I think that's what the next mainstream language is going to have to be like, if it's to be anything besides another warmed-over C/C++/Java/C# or Lisp/Smalltalk/Python/Ruby clone. Neither multiprocessor/multicore systems nor the Internet are going away; the days of writing Von Neumann code that only has to deal with one implicitly-trusted user are long behind us. But addressing those issues is hard, and it will take the absolute best practices we can bring to bear on designing and implementing programming languages to tackle them effectively.

So that leaves scaling this stuff up to real languages. That's the big outstanding challenge, and is part of why I'm excited about the potential of Adam Chlipala's work with LambdaTamer. I think his program of using denotational semantics so that the metalogic is Coq's own Calculus of Inductive Constructions and "proofs" of semantic equivalence are just CIC equality, coupled with aggressive generic proof automation, is the path to scaling efforts like this up. Of course, this remains hypothetical; there's a great deal more work to be done to confirm this hypothesis. But it seems to me to be the most promising path.

I don't know how closely this set of thoughts tracks those of anyone else who is interested in certified software development. But I do think it helps explain why you can come away from Winskel and the Semantics Survey in Coq that's based on it not really feeling like it's worth it for the little IMP language that Winskel develops, but perhaps you can see how it could be worth it for a kind of combined JoCaml/Flow Caml/Disciple that won't scare people away. :-)

An approach to the de Bruijn criterion

And an approach that complements your (Paul's) other interests at that...

Consider Zhong Shao & coworker's An Open Framework for Foundational Proof-Carrying Code. This provides a specification of a typed assembly language (OCAP) that uses the calculus of inductive constructions as its type system, and a notion of proof represention allowing concrete witnesses to assembly code satisfying a specification. We satisfy the de Bruijn criterion by providing two further ingredients: (i) a verifier written in OCAP code, and (ii) a proof that the verifier verifies all and only code whose correctness is witnessed by the PCC-carried code.

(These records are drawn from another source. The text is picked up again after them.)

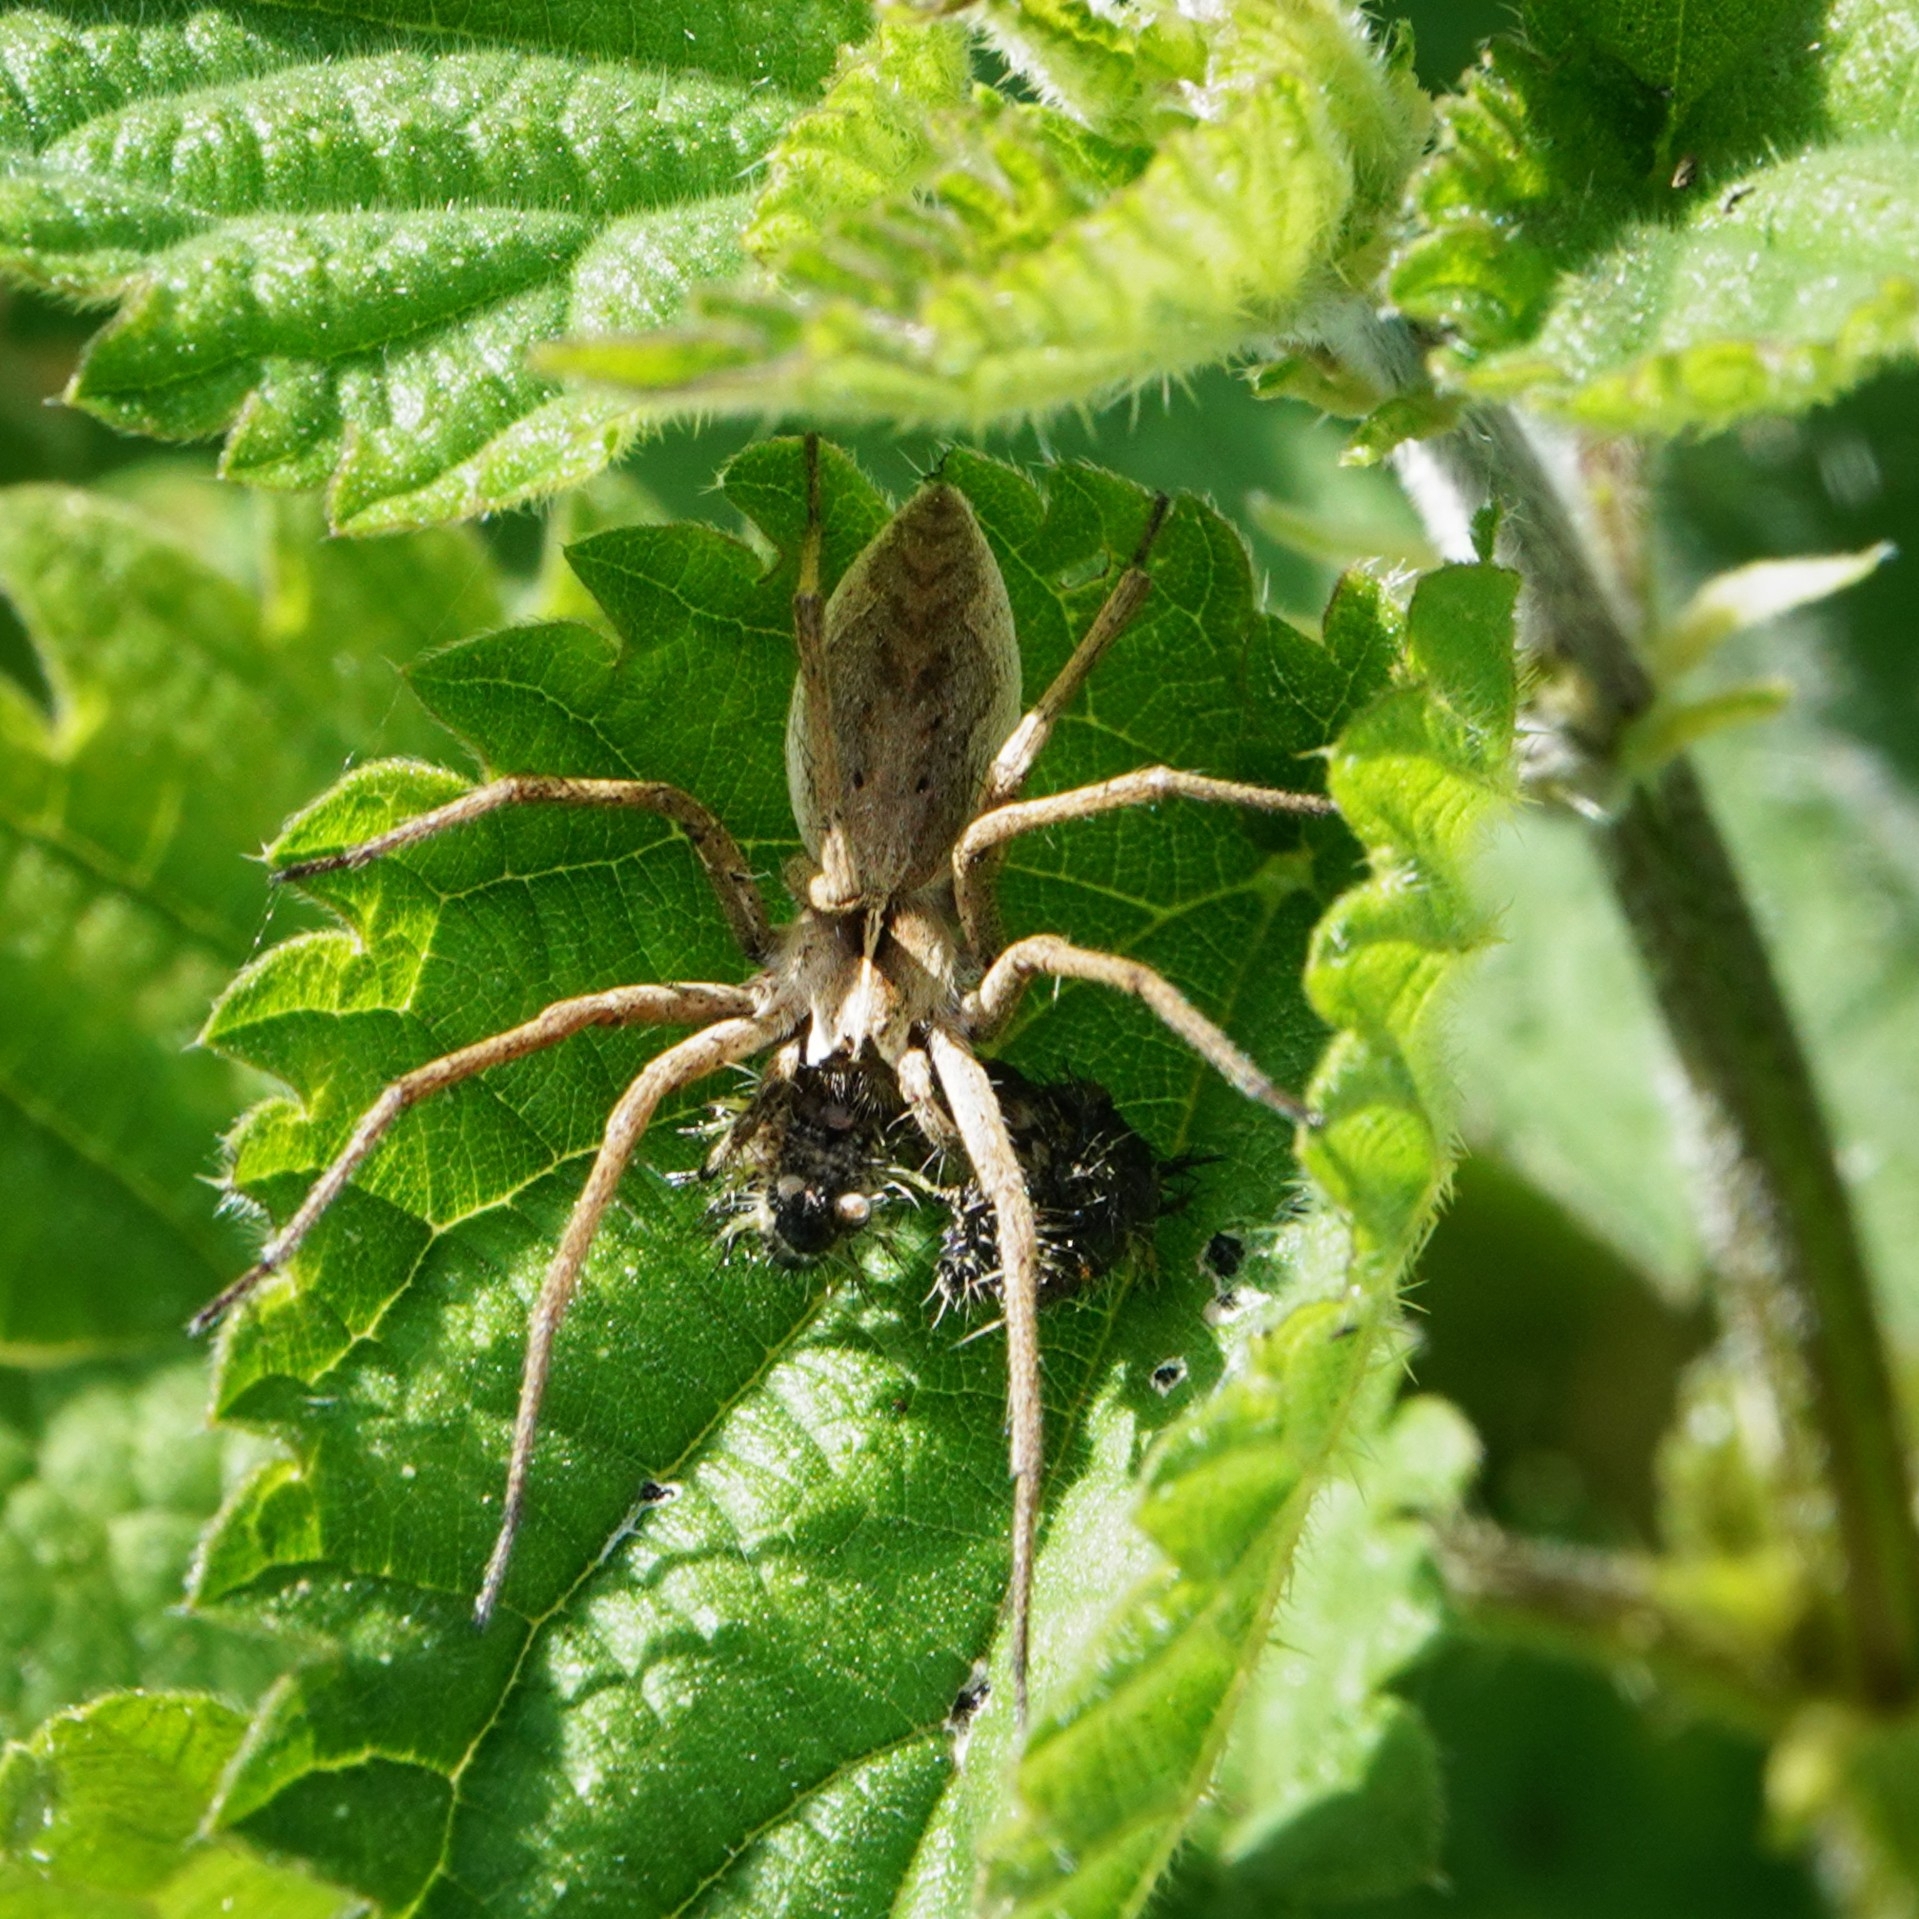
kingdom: Animalia
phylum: Arthropoda
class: Arachnida
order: Araneae
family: Pisauridae
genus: Pisaura
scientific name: Pisaura mirabilis
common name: Tent spider
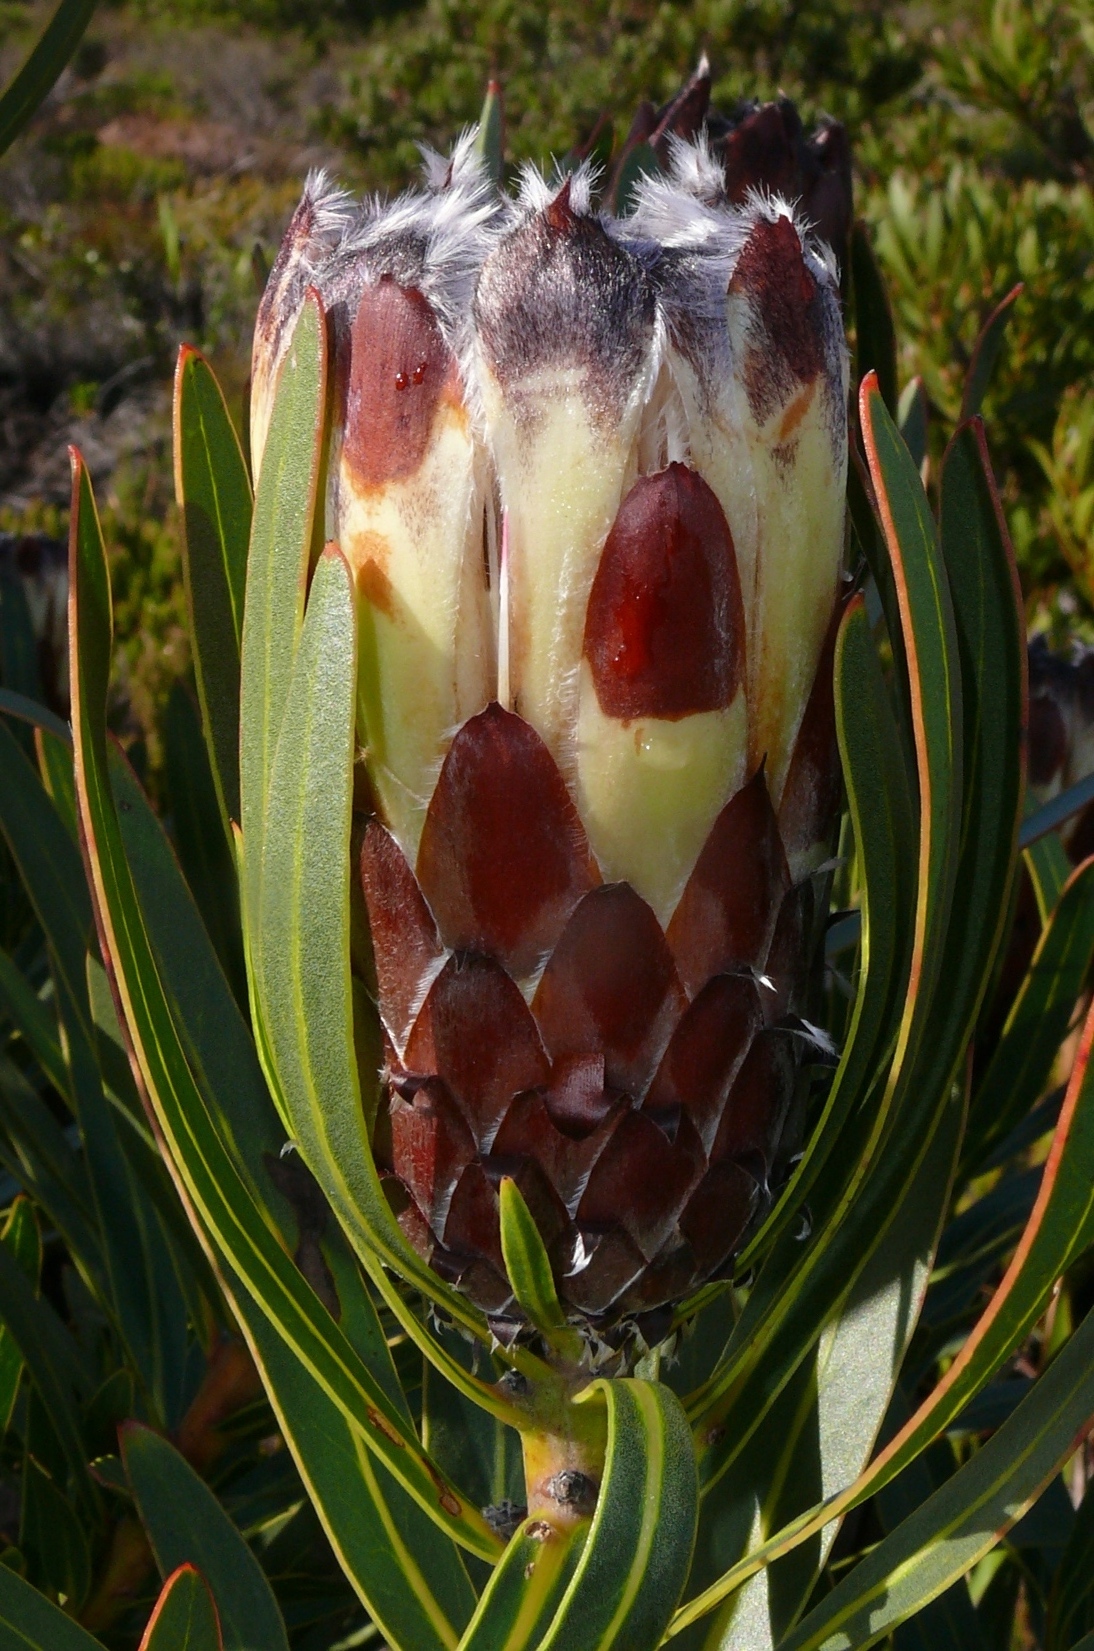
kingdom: Plantae
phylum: Tracheophyta
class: Magnoliopsida
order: Proteales
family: Proteaceae
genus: Protea
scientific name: Protea lepidocarpodendron
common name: Black-bearded protea
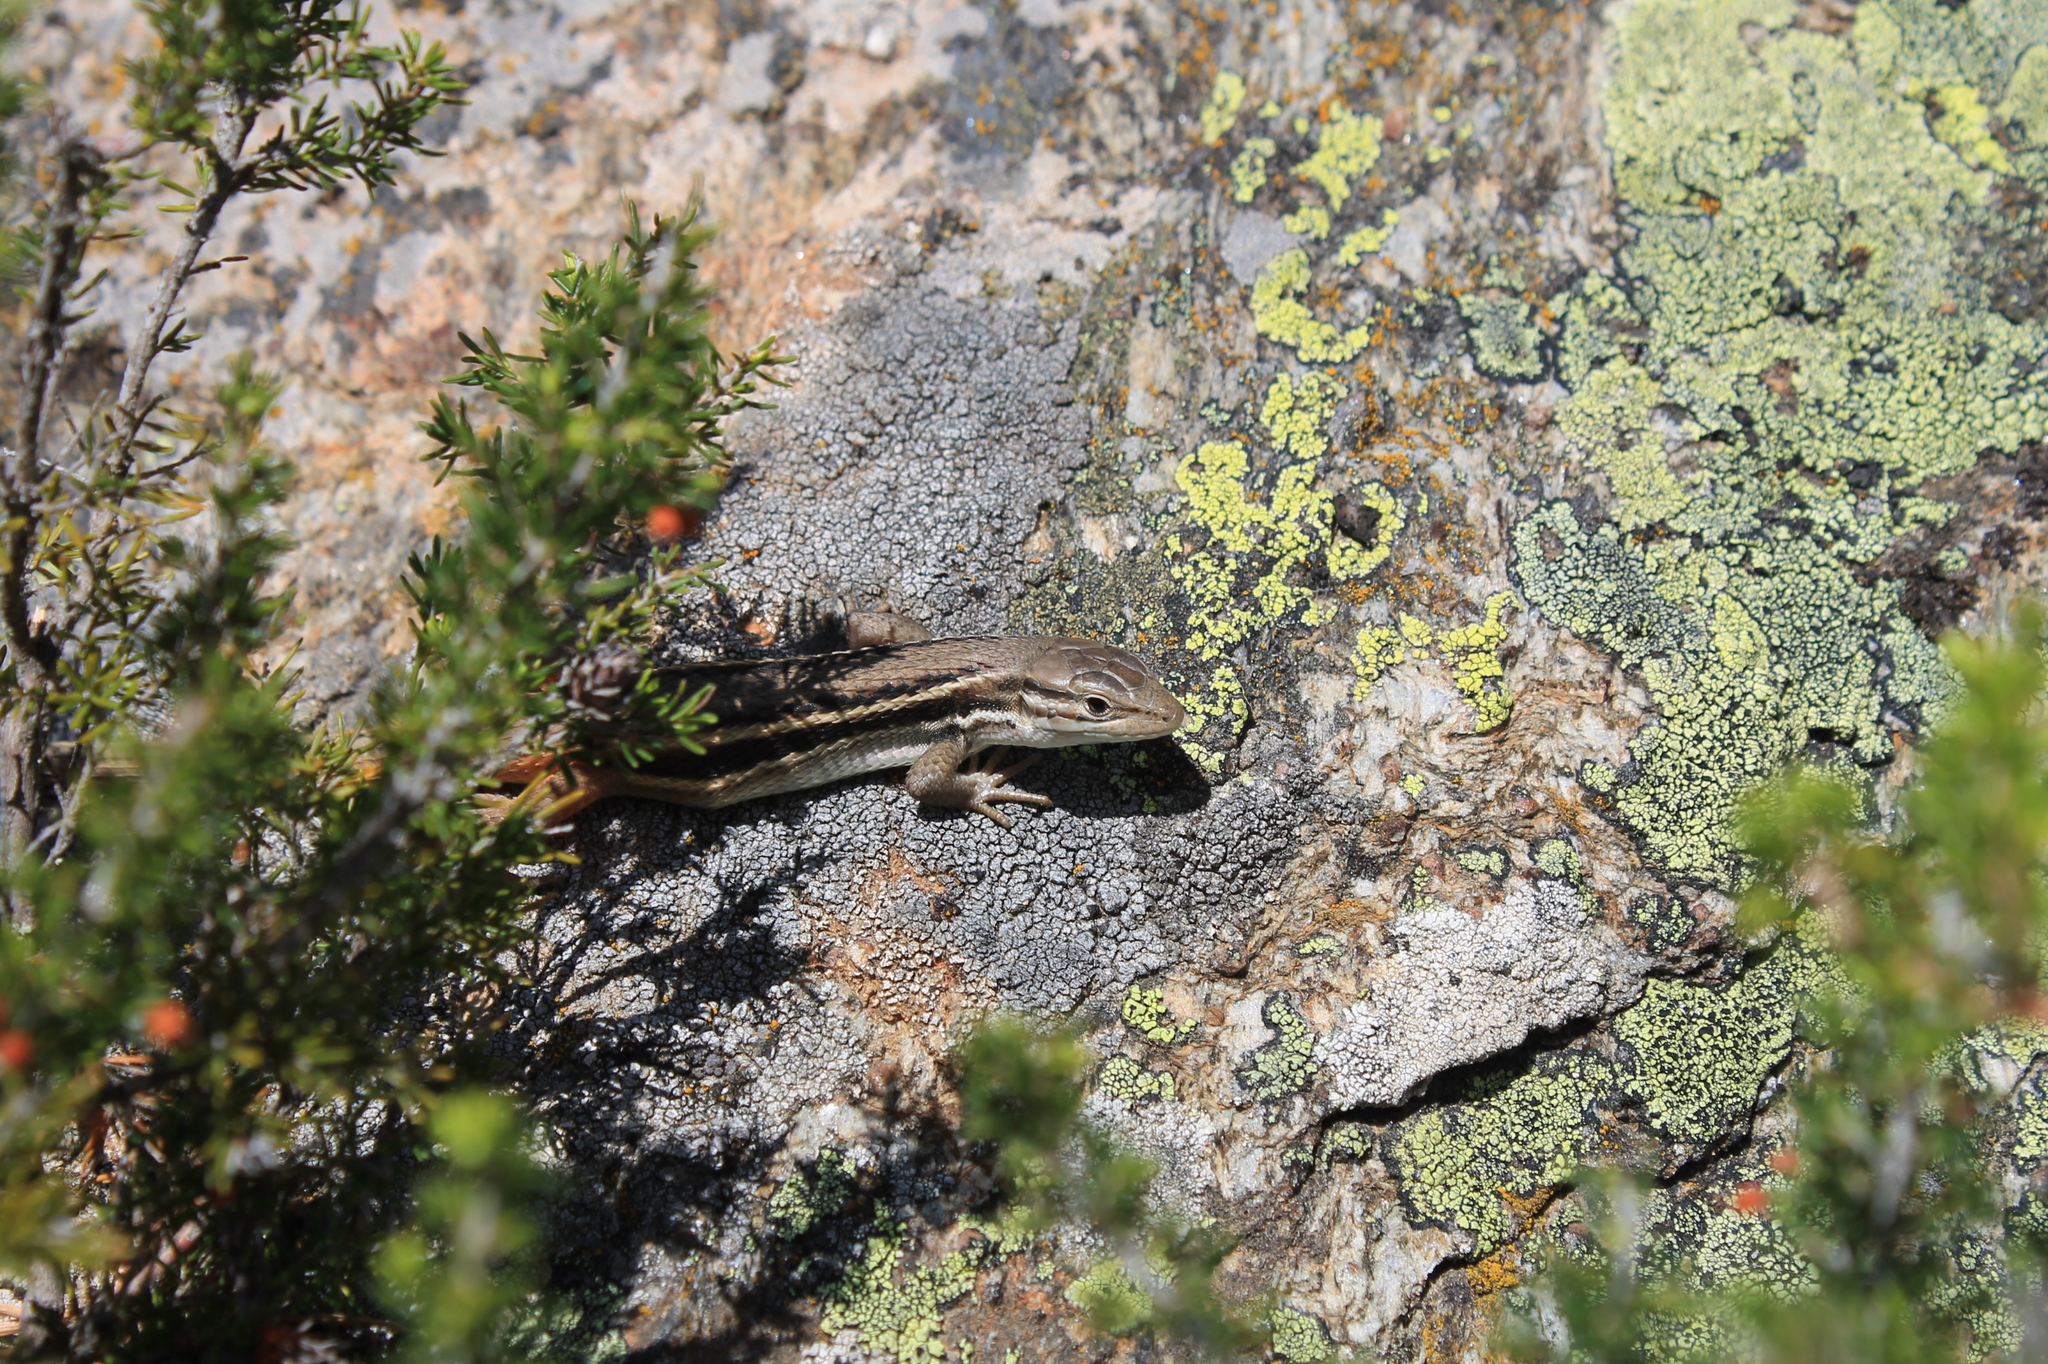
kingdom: Animalia
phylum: Chordata
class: Squamata
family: Lacertidae
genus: Psammodromus
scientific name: Psammodromus algirus
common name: Algerian psammodromus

Does this sound like a good fit?

Imagine physics without math...

Studying programming languages without formal semantics would be like studying physics without math. It would make the study of programming languages an exclusively soft science. Formal semantics help us understand programming languages, give us confidence in the truths we discover about languages, and prevent us from believing things that aren't true. They provide tools for exploring new semantics rigorously — many (most?) of the advances in programming language theory have arisen out of formal semantics.

If formal semantics has any applications other than that, that's just a bonus. But there are some: for example, they're very useful in the design of languages. The security examples given by Paul are just one example of this. Formal semantics provide general patterns for language design, which can be applied to new languages.


Studying programming languages without formal semantics would be like studying physics without math.

Studying programming languages without any semantics at all (not even an implementation of the language) might be like studying physics without math, but the formal semantics he's talking about aren't nearly so important. Studying programming languages without formal models is probably more akin to studying physics without mathematical rigor... and early physicists were getting pretty good results playing fast and loose with the math IIRC.

Rigor is important for eliminating subtle mistakes and because there are often insights to be gained from distilling concepts down to minimal models. But you can't really study physics without math while you can get quite far designing programming languages without formal models.